One of the most powerful tools in calculus is the Taylor series. It allows us to express functions as infinite sums of their derivatives at a single point. For functions like cosine and exponential functions, this can simplify complex problems, like the one given, into manageable algebra. The general form of a Taylor series expansion of a function \( f(x) \) centered at \( a \) is:

• \( f(x) = f(a) + f'(a)(x-a) + \frac{f''(a)}{2!}(x-a)^2 + \frac{f'''(a)}{3!}(x-a)^3 + \cdots \)

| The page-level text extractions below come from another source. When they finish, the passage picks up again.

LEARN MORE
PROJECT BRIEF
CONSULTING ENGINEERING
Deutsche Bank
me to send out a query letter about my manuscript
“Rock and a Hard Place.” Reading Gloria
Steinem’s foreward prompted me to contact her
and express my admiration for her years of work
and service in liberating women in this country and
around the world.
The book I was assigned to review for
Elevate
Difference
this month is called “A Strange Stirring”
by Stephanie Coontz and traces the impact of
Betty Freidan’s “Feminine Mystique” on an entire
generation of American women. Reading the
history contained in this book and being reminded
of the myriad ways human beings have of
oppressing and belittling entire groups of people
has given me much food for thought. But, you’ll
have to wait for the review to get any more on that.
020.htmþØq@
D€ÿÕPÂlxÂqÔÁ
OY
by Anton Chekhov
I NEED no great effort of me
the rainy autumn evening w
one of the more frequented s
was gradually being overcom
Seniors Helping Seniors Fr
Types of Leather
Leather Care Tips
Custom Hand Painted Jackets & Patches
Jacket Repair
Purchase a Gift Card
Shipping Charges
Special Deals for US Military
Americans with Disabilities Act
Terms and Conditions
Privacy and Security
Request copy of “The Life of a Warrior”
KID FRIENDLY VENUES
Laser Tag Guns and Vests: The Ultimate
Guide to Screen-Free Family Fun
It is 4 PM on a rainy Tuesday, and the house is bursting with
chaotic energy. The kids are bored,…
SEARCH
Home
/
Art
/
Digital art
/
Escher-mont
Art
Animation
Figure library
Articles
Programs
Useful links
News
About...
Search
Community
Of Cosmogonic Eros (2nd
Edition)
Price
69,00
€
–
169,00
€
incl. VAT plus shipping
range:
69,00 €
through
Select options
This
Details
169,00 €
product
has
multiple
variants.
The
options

For our problem, we are especially interested in Taylor series expansions around \( x = 0 \), known as Maclaurin series. These involve substituting successive derivatives of the function at zero and are very useful for estimating function behavior around this point.
In the exercise solution, Taylor series help express \( \cos x \) and \( e^x \) in terms of powers of \( x \). In doing so, we can approximate these functions for very small \( x \), enabling us to perform precise calculations on their limits.

The cosine function, symbolized as \( \cos x \), is one of the fundamental trigonometric functions. It relates the angle of a right triangle to the ratio of the adjacent side to the hypotenuse. In calculus, the behavior of \( \cos x \) as \( x \) approaches a specific value, such as zero, becomes critically important in limit calculations.
The Maclaurin series for \( \cos x \) is used to approximate its value near \( x = 0 \). For our exercise, the expansion is:

• \( \cos x = 1 - \frac{x^2}{2} + \frac{x^4}{24} - \cdots \)

These terms allow us to substitute \( \cos x \) in our limit problem step by step, showing that when \( x \) is very small, \( \cos x \) is close to 1, with deviations captured by powers of \( x \). This understanding helps in simplifying expressions and directly affects how the problem resolves towards a finite limit.

Exponential functions, particularly \( e^x \), hold special importance in mathematics. Known for their unique rate of growth, they appear in a variety of scenarios including calculus limit problems like this one. The Maclaurin series expansion for the exponential function is defined as:

• \( e^x = 1 + x + \frac{x^2}{2} + \frac{x^3}{6} + \cdots \)

For the exercise we're solving, this series represents \( e^x \) as a sum of terms increasing with powers of \( x \). This form provides a way to understand how small changes in \( x \) affect the function’s value near zero.
By comparing \( e^x \) to \( \cos x \) and calculating expressions like \( \cos x - e^x \), we can zero in on simplified terms that are most significant. Understanding this expansion is crucial for applying limits and solving for a non-zero finite number.

In calculus, analyzing the limit of a function as it approaches a specific value is central to understanding its behavior, especially near points where it could become undefined. Limits offer insights into function continuity and help find precise values and behaviors for otherwise complex expressions.
The exercise focuses on finding the limit of a rational expression involving \( \cos x \) and \( e^x \) over a power of \( x \) as \( x \) approaches zero. This scenario tests our ability to simplify and find which terms dominate the outcome as \( x \) becomes very small.

• Continuity ensures that small changes in \( x \) result in small changes in \( f(x) \), essential for finding precise limits.
• By simplifying using Taylor series and reducing terms, we identify the correct power \( n \) to yield a finite non-zero limit.

Understanding continuity and limits allows us to dissect problems into parts, enabling precise solutions like in this exercise where \( n \) equals 3 for a finite non-zero outcome.